Aggidatta adalah seorang kepala pendeta selama pemerintahan
Raja Mahakosala, ayah dari Raja Pasenadi. Setelah kematian Raja Mahakosala,
Aggidatta mendanakan kekayaannya, dan meninggalkan rumah menjadi seorang
pertapa non-Buddhis. Ia tinggal bersama dengan sepuluh ribu orang pengikutnya
di sebuah tempat dekat perbatasan antara tiga kerajaan Anga, Magadha dan Kuru,
tidak jauh dari sebuah bukit pasir, di mana tinggal seekor naga yang buas.
Kepada pengikut-pengikutnya dan orang-orang di ketiga kerajaan ini, Aggidatta
mendesak, “Sembahlah hutan-hutan, gunung-gunung, kebun-kebun dan taman-taman,
serta pohon-pohon; dengan melakukan ini, kamu akan terbebas dari segala
penyakit di dunia ini.”
Suatu hari, Sang Buddha melihat Aggidatta dan para
pengikutnya dalam pandangan-Nya dan menyadari bahwa sudah tiba saatnya bagi
mereka untuk mencapai tingkat kesucian arahat. Kemudian Sang Buddha mengutus
Maha Moggallana Thera menemui Aggidatta dan para pengikutnya serta mengatakan
kepadanya bahwa ia sendiri akan menjadi pengikutnya.
Maha Moggallana Thera pergi ke tempat Aggidatta dan para
pengikutnya serta meminta mereka untuk memberikannya tempat menginap semalam.
Mulanya mereka menolak permintaanya, tetapi akhirnya mereka setuju untuk membiarkannya
bermalam di bukit pasir, rumah dari sang naga. Sang naga sangat tidak menyukai
Maha Moggallana Thera, dan kemudian yang terjadi adalah adu kekuatan antara
naga dan thera, pada dua sisi, terdapat tontonan kesaktian pancaran asap dan
lidah api. Bagaimanapun juga, akhirnya sang naga dapat ditaklukkan. Ia
menggulung dirinya mengitari bukit pasir tersebut, dan menegakkan kepalanya
serta melebarkannya seperti sebuah payung di atas Maha Moggallana Thera,
menunjukkan rasa hormat kepadanya.
Pagi-pagi sekali, Aggidatta dan para pertapa lainnya datang
ke bukit pasir untuk mengetahui apakah Maha Moggallana Thera masih hidup,
mereka berharap melihatnya sudah meninggal dunia.

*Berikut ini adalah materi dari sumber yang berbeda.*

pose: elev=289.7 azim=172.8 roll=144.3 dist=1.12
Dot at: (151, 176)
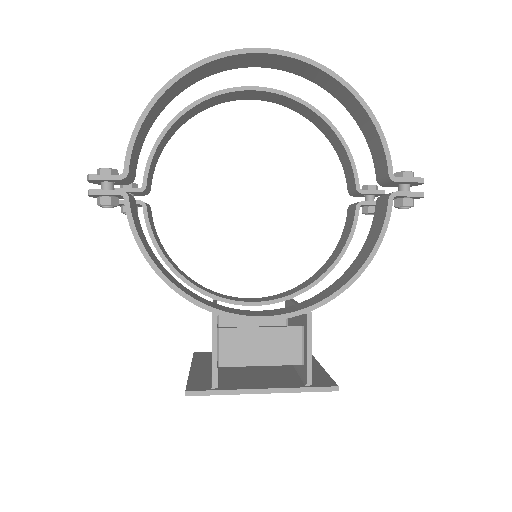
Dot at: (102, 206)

Ketika mereka mengetahui sang
naga telah jinak, dan tanpa perlawanan membiarkan kepalanya seperti sebuah payung
di atas tubuh Maha Moggallana Thera, mereka amat sangat terkejut.
Sesaat kemudian, Sang Buddha tiba dan Maha Moggallana Thera
berdiri dari tempat duduknya di bukit pasir dan memberikan penghormatan kepada
Sang Buddha. Kemudian Maha Moggallana Thera mengumumkan kepada para pertapa,
“Inilah Guru saya, Sang Buddha Yang Maha Suci, dan saya adalah murid yang
rendah dari Guru Agung ini!”
Mendengarnya, para pertapa yang sangat terkesan oleh
kesaktian Maha Moggallana Thera terpesona oleh kesaktian Sang Buddha. Kemudian
Sang Buddha bertanya kepada Aggidatta apa yang telah diajarkannya kepada
pengikut-pengikutnya dan para penduduk yang saling bertetangga.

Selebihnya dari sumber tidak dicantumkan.